Michele and Valentino are strange bedfellows—he is a kitschy streetwear guru while the label is posh, old-world romance. But if Kering, Gucci’s owner, can allow a shake-up at Gucci, surely Valentino owner Mayhoola can do the same at Valentino. Michele is an expert at rediscovering lost motifs from the archives and giving them a fresh twist.
Michele and his friends at Gucci (he had worked there for 12 years before he was appointed creative head) also brought on a massive brand punch, even the entry-level products were given a touch of quirk to invite newer buyers. The same approach could be just the shot in the arm that would swing the profits in favour of Valentino. Gucci, under Michele, became an innovative, artistic, visionary brand.

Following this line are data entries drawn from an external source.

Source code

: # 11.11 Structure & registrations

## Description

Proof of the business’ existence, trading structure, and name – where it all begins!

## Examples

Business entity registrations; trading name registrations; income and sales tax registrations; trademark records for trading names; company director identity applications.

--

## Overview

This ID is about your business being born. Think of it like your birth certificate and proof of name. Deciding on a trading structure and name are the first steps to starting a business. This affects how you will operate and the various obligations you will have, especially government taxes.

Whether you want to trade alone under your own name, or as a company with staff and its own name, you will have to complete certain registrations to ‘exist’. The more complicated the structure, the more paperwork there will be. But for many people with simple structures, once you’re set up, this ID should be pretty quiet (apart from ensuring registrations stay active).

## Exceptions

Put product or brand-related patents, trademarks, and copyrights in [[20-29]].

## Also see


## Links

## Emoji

All these terms are alien in the Valentino dictionary thus far. Gucci also collaborated with Adidas and Disney, and it would be fun to see Valentino be young and relevant again.
Mayhoola, the Qatari investment group that also owns Balmain, has deep pockets. But bringing in a star designer like Michele is unusual, as it plans to exit soon. Kering invested in Valentino last year taking a 30 per cent stake with it. Michele will then be back in the Kering fold, this time taking a hopefully super successful Valentino with him.
Like McQueen, Michele is no ordinary creative talent. He is a significant moment in time, a cultural signpost. Unlike McQueen, he is lucky to have got a second chance.